Cervical spondylosis is most commonly treated with nonsurgical options.

  • Physical therapy—Typically, the first treatment that is advised is strengthening and stretching weakened or strained muscles. Your physical therapist may also use cervical (neck) traction and posture therapy. Physical therapy programs vary, but are usually scheduled 2 to 3 times per week, for 6 to 8 weeks.
  • Medications—During the first phase of treatment, several medications may be used together to address both pain and inflammation. Acetaminophen may be used to relieve mild pain. Nonsteroidal anti-inflammatories (NSAIDs) such as ibuprofen and naproxen are considered first-line medicines for neck pain, and are often prescribed for a number of weeks in combination with acetaminophen to address both pain and swelling. If you have serious contraindications to NSAIDs or your pain is not well-controlled, other types of pain medication can be considered, depending on your specific problem. Painful muscle spasms may be treated with muscle relaxants, such as cyclobenzaprine or carisoprodol.
  • Soft collars—These limit neck motion and allow neck muscles to rest. Soft collars should be worn for short periods of time only, as long-term wear can weaken neck muscles.
  • Ice, heat other modalities—Careful application of ice, heat, massage and other local therapies can help relieve symptoms.
  • Steroid-based injections—Many patients find short-term pain relief from steroid injections. Although less invasive than surgery, steroid-based injections are prescribed only after a complete medical evaluation. There are several types of these procedures, discuss the risks and benefits with your physician.

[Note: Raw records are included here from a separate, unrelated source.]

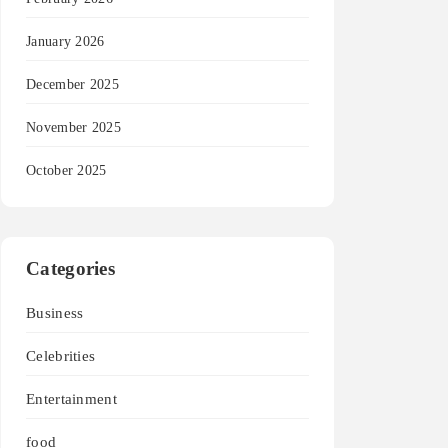
January 2026
December 2025
November 2025
October 2025
Categories
Business
Celebrities
Entertainment
food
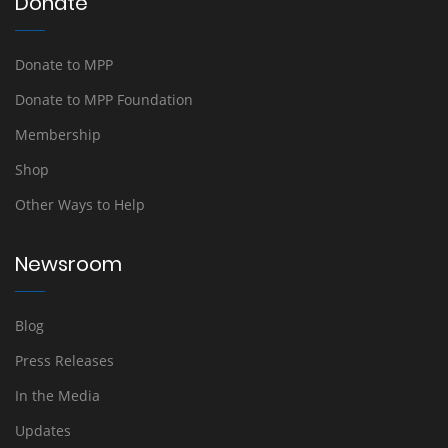
Donate
Donate to MPP
Donate to MPP Foundation
Membership
Shop
Other Ways to Help
Newsroom
Blog
Press Releases
In the Media
Updates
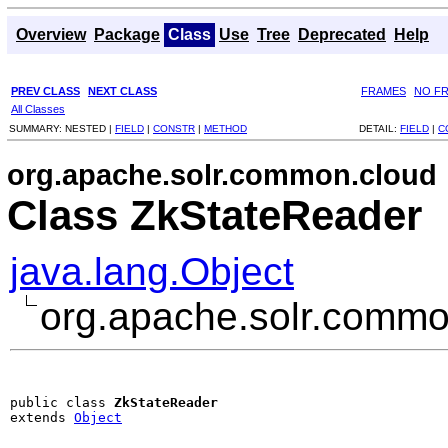
Overview
Package
Class
Use
Tree
Deprecated
Help
PREV CLASS
NEXT CLASS
FRAMES
NO F
All Classes
SUMMARY:
NESTED |
FIELD
|
CONSTR
|
METHOD
DETAIL:
FIELD
|
C
org.apache.solr.common.cloud
Class ZkStateReader
java.lang.Object
org.apache.solr.commo
public class 
ZkStateReader
extends 
Object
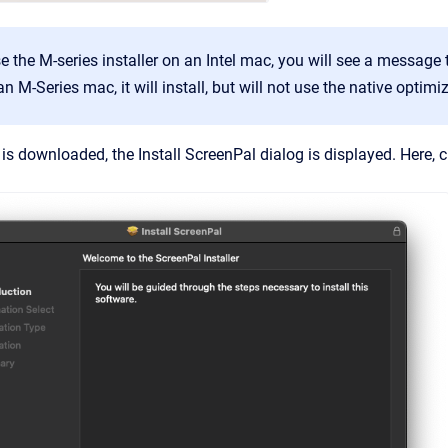
e the M-series installer on an Intel mac, you will see a message 
 an M-Series mac, it will install, but will not use the native opti
is downloaded, the Install ScreenPal dialog is displayed. Here, c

    Cervical epidural block: Steroid and anesthetic medicine is injected into the space next to the covering of the spinal cord (epidural space). Typically used for neck and/or arm pain that may be due to a cervical disk herniation (radiculopathy or pinched nerve).

    Cervical facet joint block: Steroid and anesthetic medicine is injected into the capsule of the facet joint in the back of the neck.
  • Medial branch block and radiofrequency ablation—Used in some cases of chronic neck pain, as well as in the diagnosis and treatment of a potentially painful joint. During the diagnosis portion of the procedure, the nerve that supplies the facet joint is blocked with a local anesthetic. If the pain is completely relieved, your physician will have identified the source of your neck pain. Next, your physician will block the pain more permanently by damaging the nerve with radiofrequency, a procedure called radiofrequency ablation.

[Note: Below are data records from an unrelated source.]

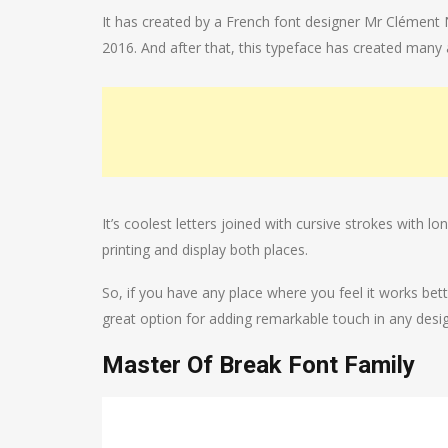
It has created by a French font designer Mr Clément N
2016. And after that, this typeface has created man
It’s coolest letters joined with cursive strokes with 
printing and display both places.
So, if you have any place where you feel it works bet
great option for adding remarkable touch in any desi
Master Of Break Font Family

Surgery is not commonly used to treat patients with only cervical spondylosis and neck pain. Surgical options are reserved for patients who have severe pain that has not been relieved by other treatment. Unfortunately, some patients with severe pain are not candidates for surgery due to the widespread nature of their arthritis, additional medical problems, or other causes for their pain, such as fibromyalgia. Patients with progressive neurologic symptoms, such as weakness, numbness, or falling are more likely to be helped by surgery.

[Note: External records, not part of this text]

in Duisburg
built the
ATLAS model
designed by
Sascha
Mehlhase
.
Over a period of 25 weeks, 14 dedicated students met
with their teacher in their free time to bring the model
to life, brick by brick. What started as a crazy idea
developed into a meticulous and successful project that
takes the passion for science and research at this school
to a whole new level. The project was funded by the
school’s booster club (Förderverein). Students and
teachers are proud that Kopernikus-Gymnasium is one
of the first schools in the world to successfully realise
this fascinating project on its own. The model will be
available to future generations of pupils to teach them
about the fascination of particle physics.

As with any surgery, there are some risks, and these vary from person to person. Complications are typically minor, treatable and unlikely to affect your final outcome. For most people, surgery can provide relief of symptoms and return to function with relatively low risk of complications. Overall, elderly patients have higher rates of complications from surgery, as do patients who are overweight, diabetics, smokers, or suffering from multiple medical problems. Among the general, potential risks associated with surgery are infection, bleeding and blood clots, and reactions to anesthesia. Be sure to discuss the potential risks and benefits with your surgeon prior to surgery.